==== Page text

# Cults Hill revisted, Fife, Scotland, April '08



## spacepunk (Apr 27, 2008)

Had a revisit as I heard there was rumour of some more stuff to discover.







Fuel shortage?






























And now some new stuff.....A Lime Quarry near-by? Found this strange building with a few tunnels and holes.

























Love'n'Peace.
SP


----------



## foz101 (Apr 28, 2008)

The new stuff with the tunnels etc is an old lime kiln. The tunnels underneath lead inside where the lime was heated, the big tubes at the top were the chimneys. One of the chimneys has had a Peugeot 205 driven into it many years ago, which you can see burnt out at the bottom. The shed is empty I think, not much to see certainly. There is another big one at the entrance to the main limeworks.

And the 'C of C' stands for 'Cochrane of Cults'


----------



## wolfism (Apr 28, 2008)

And we met "Cochrane", or at least somebody who remembered him.

========
==== Dataset records

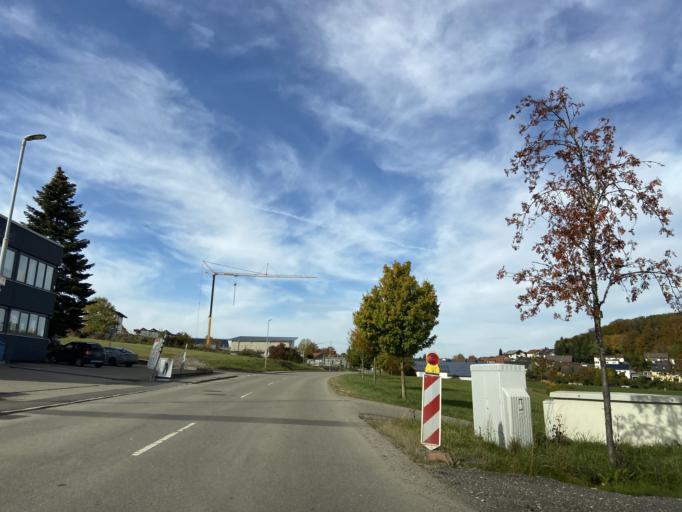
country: DE
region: Baden-Wuerttemberg
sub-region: Tuebingen Region
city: Schwenningen
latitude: 48.1058
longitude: 9.0063
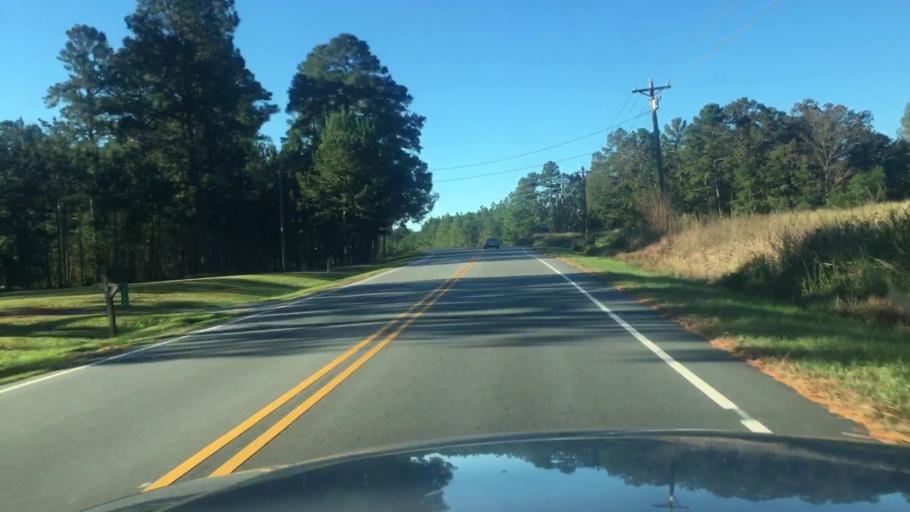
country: US
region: North Carolina
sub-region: Harnett County
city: Walkertown
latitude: 35.2666
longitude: -78.9213
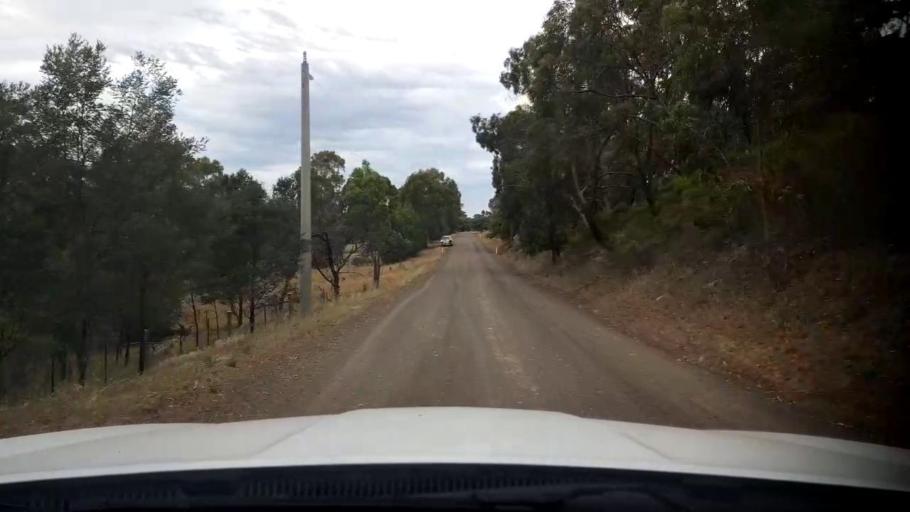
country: AU
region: Victoria
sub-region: Whittlesea
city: Whittlesea
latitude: -37.4872
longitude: 145.0630
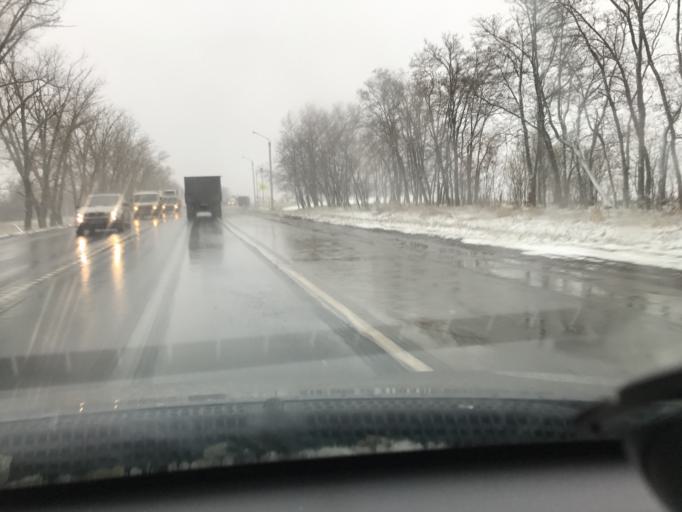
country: RU
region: Rostov
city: Yegorlykskaya
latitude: 46.5895
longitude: 40.6299
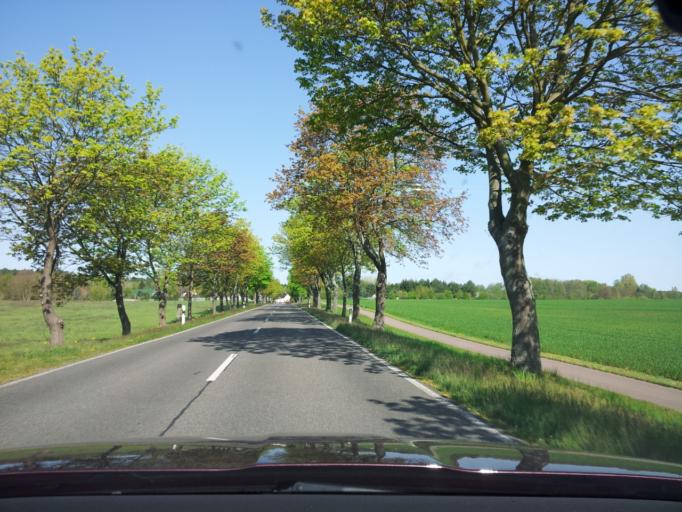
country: DE
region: Brandenburg
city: Juterbog
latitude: 52.0153
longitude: 13.0624
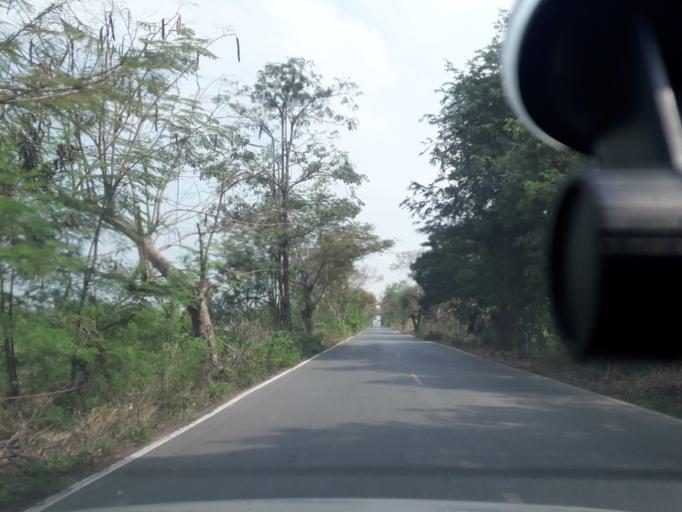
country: TH
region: Pathum Thani
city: Nong Suea
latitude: 14.1967
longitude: 100.8854
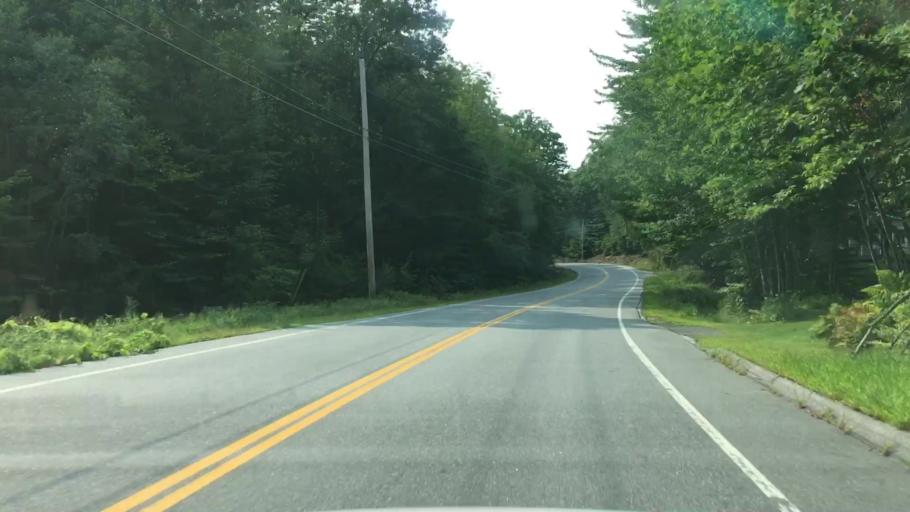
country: US
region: Maine
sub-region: Oxford County
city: Buckfield
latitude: 44.2710
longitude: -70.3989
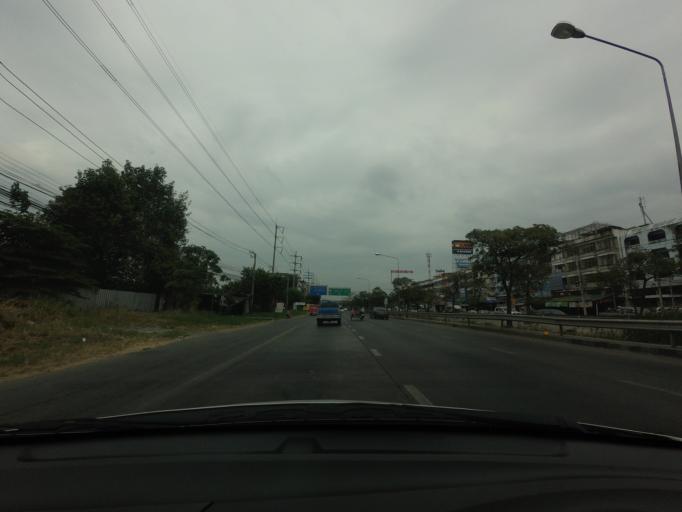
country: TH
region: Samut Prakan
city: Samut Prakan
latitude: 13.6103
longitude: 100.6175
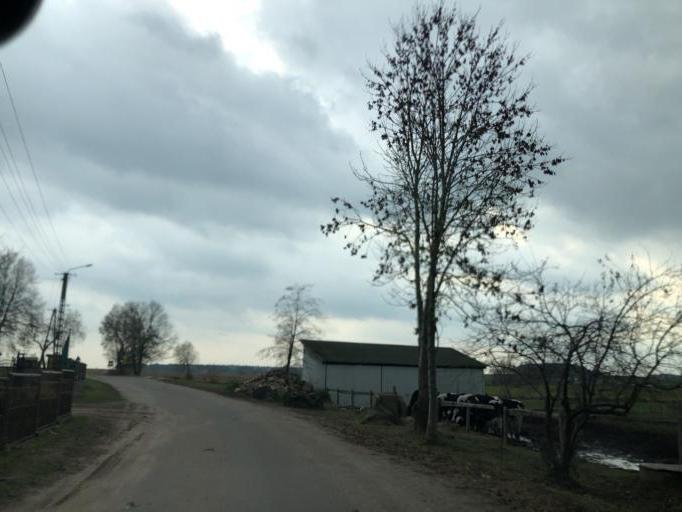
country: PL
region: Podlasie
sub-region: Lomza
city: Lomza
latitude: 53.1555
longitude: 22.0029
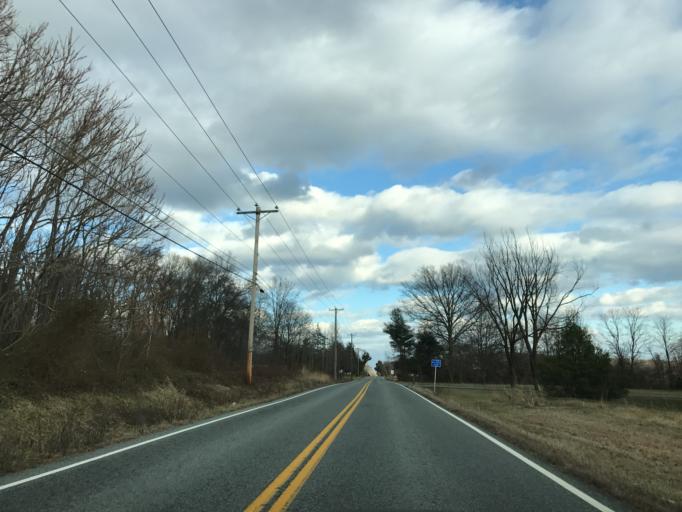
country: US
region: Maryland
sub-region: Cecil County
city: Rising Sun
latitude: 39.6375
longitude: -76.0213
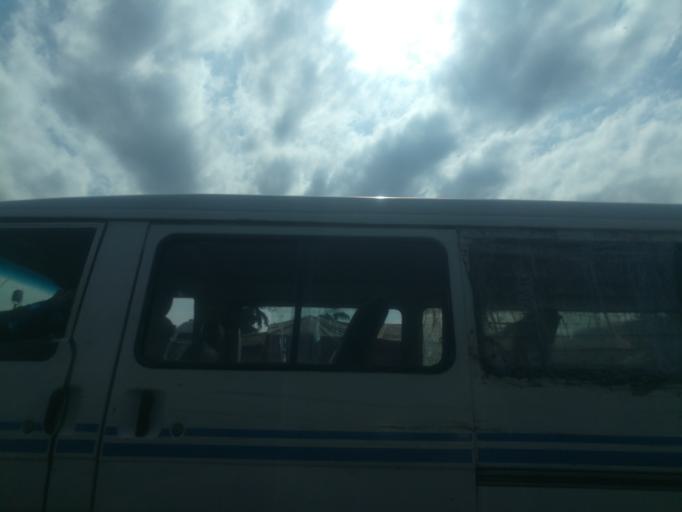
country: NG
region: Oyo
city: Ibadan
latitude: 7.3886
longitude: 3.9354
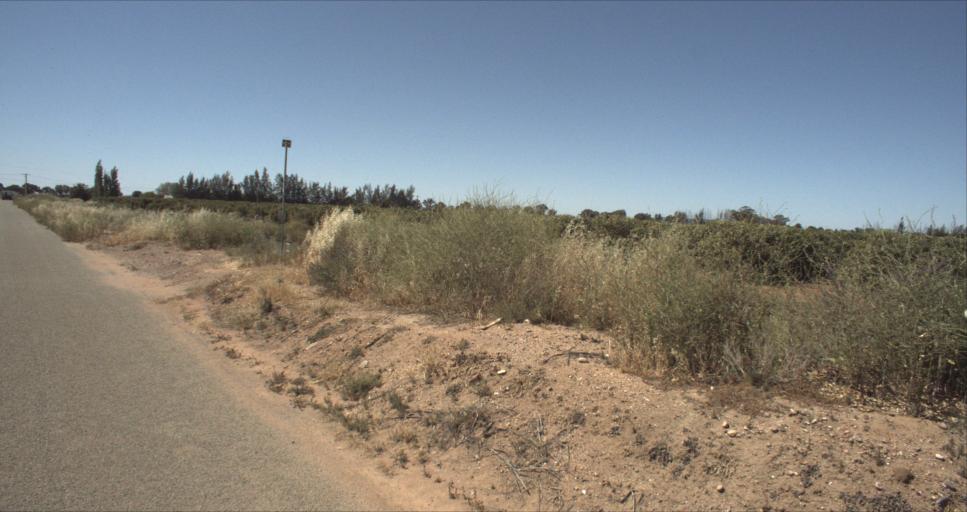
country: AU
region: New South Wales
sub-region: Leeton
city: Leeton
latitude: -34.5355
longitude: 146.3525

========

# Request 1
Name every forum user who posts in the Cults Hill thread.
# Request 2
Retype the Cults Hill thread between "## foz101 (Apr" and "wolfism (Apr 28, 2008)", inclusive.
# Request 3
Extend the Cults Hill forum thread past its last post.

# Task answer 1
spacepunk, foz101, wolfism

# Task answer 2
## foz101 (Apr 28, 2008)

The new stuff with the tunnels etc is an old lime kiln. The tunnels underneath lead inside where the lime was heated, the big tubes at the top were the chimneys. One of the chimneys has had a Peugeot 205 driven into it many years ago, which you can see burnt out at the bottom. The shed is empty I think, not much to see certainly. There is another big one at the entrance to the main limeworks.

And the 'C of C' stands for 'Cochrane of Cults'


----------



## wolfism (Apr 28, 2008)

# Task answer 3
----------



## King Al (Apr 29, 2008)

Cool explore, looks like theres lots of interesting little bits around there


----------



## Foxylady (Apr 30, 2008)

The conveyor and hoppers structure is excellent. Love those lime kiln tunnels too...great brickwork.


----------



## RichardB (Oct 5, 2008)

There are numerous lime workings around there, both quarries and tunnels.

There was a railway line linking the two sites you have pictured, we followed it today. It joined up with the main line just outside Springfield. If you go from the lime/brick works down to the main road then turn left you come to the bridge that goes over the railway. Here is an appalling picture I took of it a few years ago.






The brickwork is the result of an accident involving a loaned engine that was slightly bigger than the usual one. The bridge was tight at the best of times and there are several gouges visible, though not in the picture below. 






I got a new camera about 6 weeks after that but I hadn't realised just how poor the old one was.


----------



## RichardB (Nov 9, 2008)

I bumped into an estate worker today at the brick works. I thought it was other explorers because they came in a really difficult way rather than through the gate. 

He told me that he is in the process of clearing the site so anybody who wants to see it had better be quick.


----------



## wolfism (Nov 9, 2008)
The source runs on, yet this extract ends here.